## ASSIGNMENT
Copy the following data exactly and drop the pictures.

## GIVEN MATERIAL
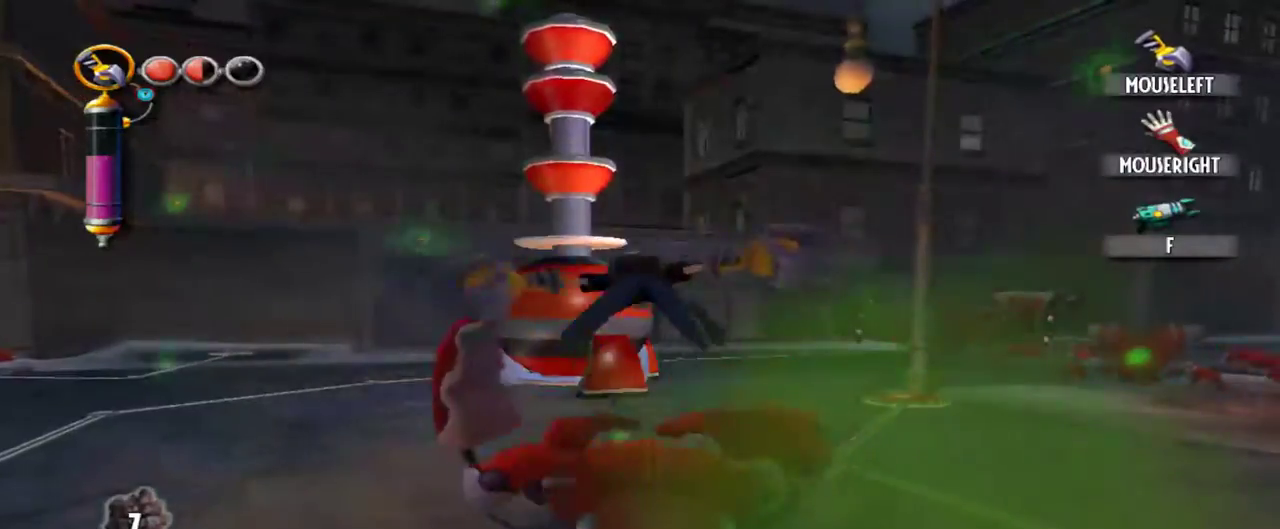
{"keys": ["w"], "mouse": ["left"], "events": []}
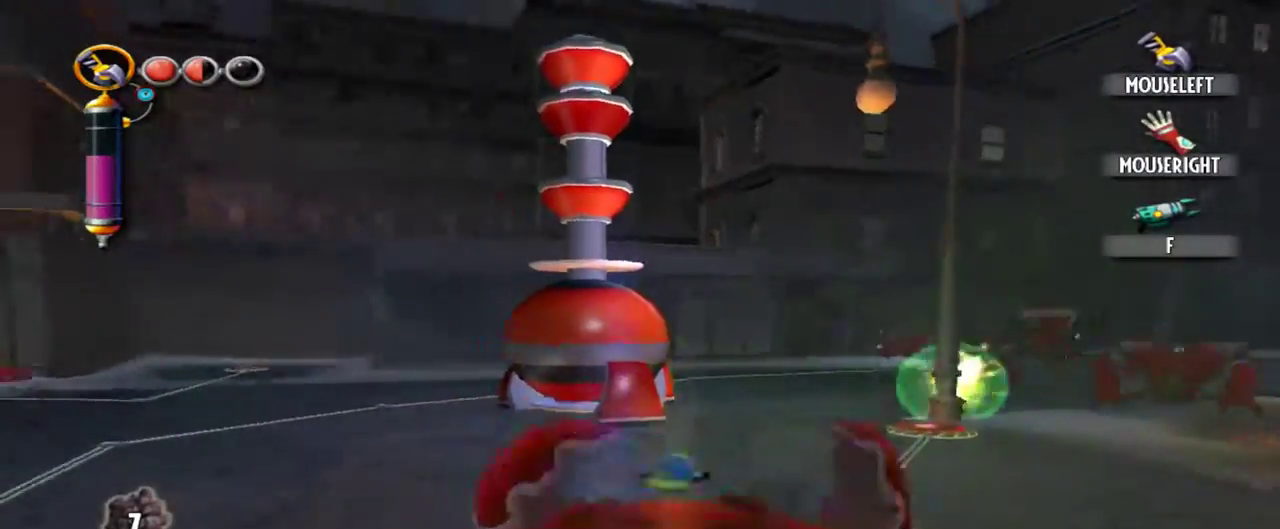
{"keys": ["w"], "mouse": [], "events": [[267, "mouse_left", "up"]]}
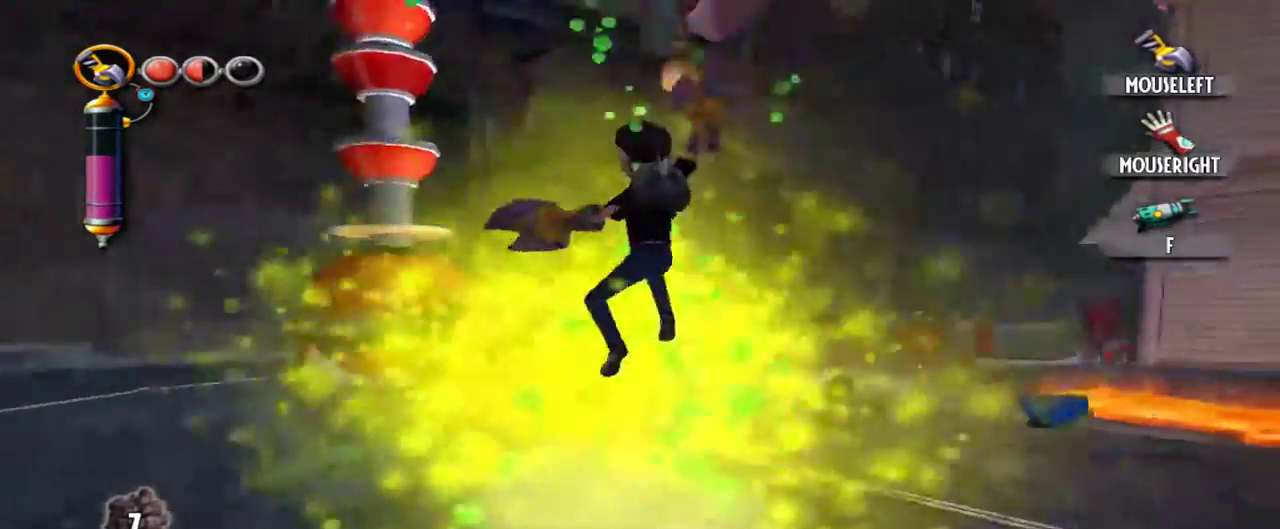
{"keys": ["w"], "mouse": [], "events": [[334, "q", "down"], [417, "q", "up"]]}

## ANSWER SECTION
{"keys": ["w"], "mouse": ["left"], "events": []}
{"keys": ["w"], "mouse": [], "events": [[267, "mouse_left", "up"]]}
{"keys": ["w"], "mouse": [], "events": [[334, "q", "down"], [417, "q", "up"]]}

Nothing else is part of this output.